She sat alone amidst the flowers. She should have been like one of them; colourful, lovely, bubbly, bobbing her head with the wind, playing with the edge of her skirt. Instead, she just sat there and looked around. A little wistfully but very content. At least she was there amongst them all. So what if not with them all.
She sat playing with her shoe. But it was only one shoe. Where was the other? And why play with her shoe?
“ Aunty, she is refusing to put on her shoe”, said an older girl.
“ Mom, she asked me to eat my shoe. When I refused she took my other shoe away and said she would ask everyone not to play with me”.
“ No, Aunty, I did not, “ said the girl, paling a little.
“ Yes, Mom, she did, butted in the little one.
“ Enough of this, “ said the woman, “ my daughter does not lie. Why did you ask her of this absurd request? Why do you bully someone who is younger? Don’t they teach you to be kind in your school? She is not disturbing your game. If you cannot play with her, at least let her be? “
The woman, hurt, upset, enraged, protective, passionate, opened her mouth to go on some more when the older girl said, “ Don’t you think you’ve said enough for one day? “
And so it went on for some more time. Children gathered but said nothing. Parents stood around and listened but abstained from intervening. The woman and her daughter battled on. The young child had taught the woman an important lesson. That one must never give in; even if it meant being left isolated. The woman promised herself to train her daughter to handle life’s barbs without losing her confidence and self – worth. They left with tears but with a determination to carry on. They probably had no friends but they had each other. And that was enough.
Today the baby girl has blossomed into a teenager. She still walks alone and plays by herself. She is looked at with mocking eyes by her peers or avoided by the ones who perhaps are a tad more sensitive.
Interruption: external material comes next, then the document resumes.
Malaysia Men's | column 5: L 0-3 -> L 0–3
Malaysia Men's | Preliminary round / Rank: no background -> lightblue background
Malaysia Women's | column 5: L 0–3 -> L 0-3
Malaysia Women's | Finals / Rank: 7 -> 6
But she still greets them and looks at them squarely in the eyes. They cannot say anything further. She does not blame anyone. She does not blame herself either. This is her battle. She is willing to fight it out. One day she knows she will succeed.
Note to the reader: It was World Autism Day on April 2, 2014 and April is the Autism Month. This does not mean that that you have to be caring, loving, sensitive only one one designated day or in this month. A date or this month is only seeking to reinforce what should be a part of your life – accepting the different and appreciating them for this individuality. They are special not because they are not like you and me; they are special because they are not like you and me.
My child is much more than a diagnosis and if she cannot learn the way I teach, then I will teach the way she can learn.